▶ Problem description
Pick out each line below containing "TemperatureF".

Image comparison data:

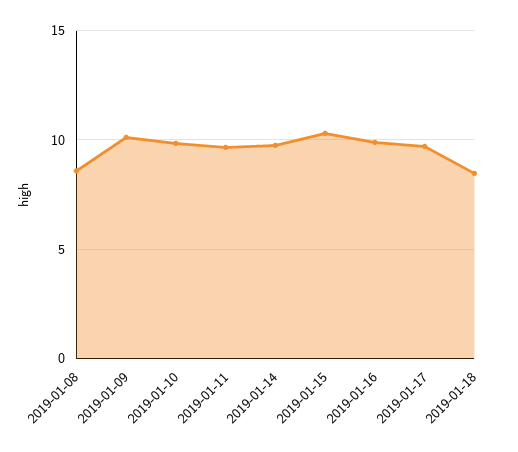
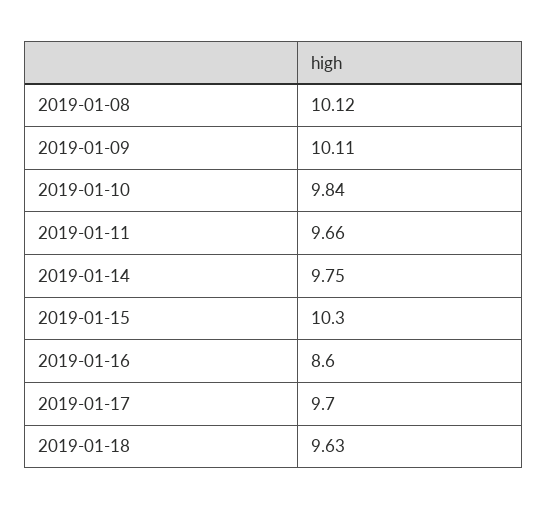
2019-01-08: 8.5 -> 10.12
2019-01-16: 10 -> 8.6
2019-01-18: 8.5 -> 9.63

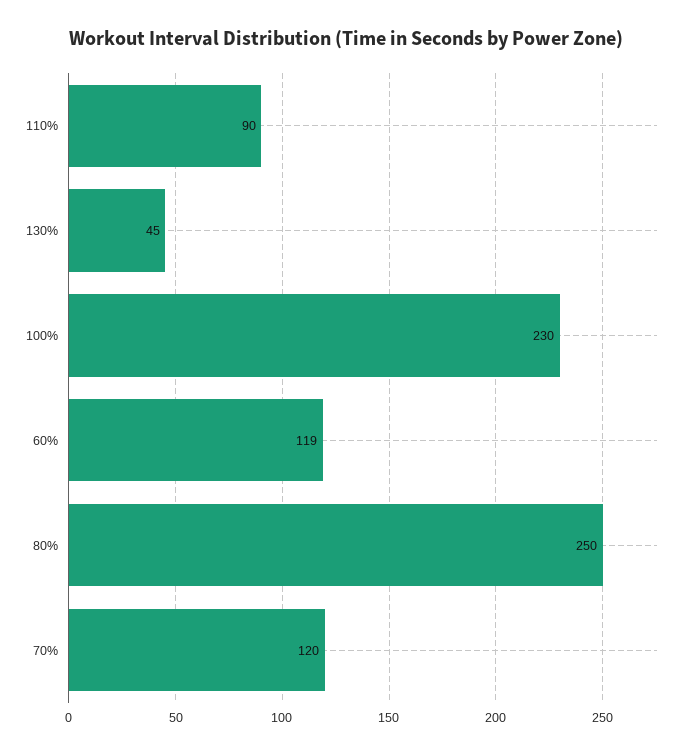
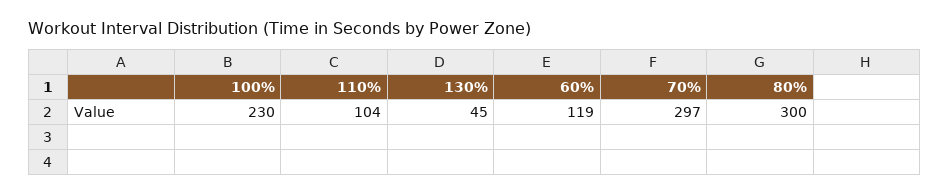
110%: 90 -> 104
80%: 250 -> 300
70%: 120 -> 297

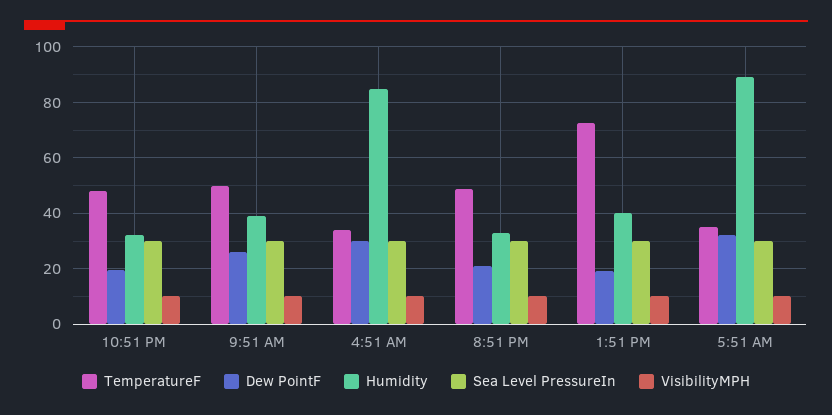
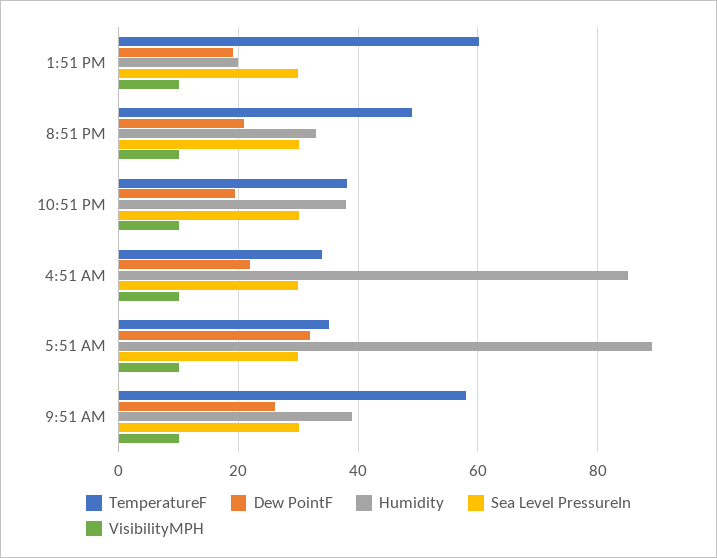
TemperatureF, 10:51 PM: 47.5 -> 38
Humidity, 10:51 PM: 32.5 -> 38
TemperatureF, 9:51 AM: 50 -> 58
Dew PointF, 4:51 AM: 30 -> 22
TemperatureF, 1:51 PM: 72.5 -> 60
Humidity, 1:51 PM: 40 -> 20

▶ Exercise response
TemperatureF, 10:51 PM: 47.5 -> 38
TemperatureF, 9:51 AM: 50 -> 58
TemperatureF, 1:51 PM: 72.5 -> 60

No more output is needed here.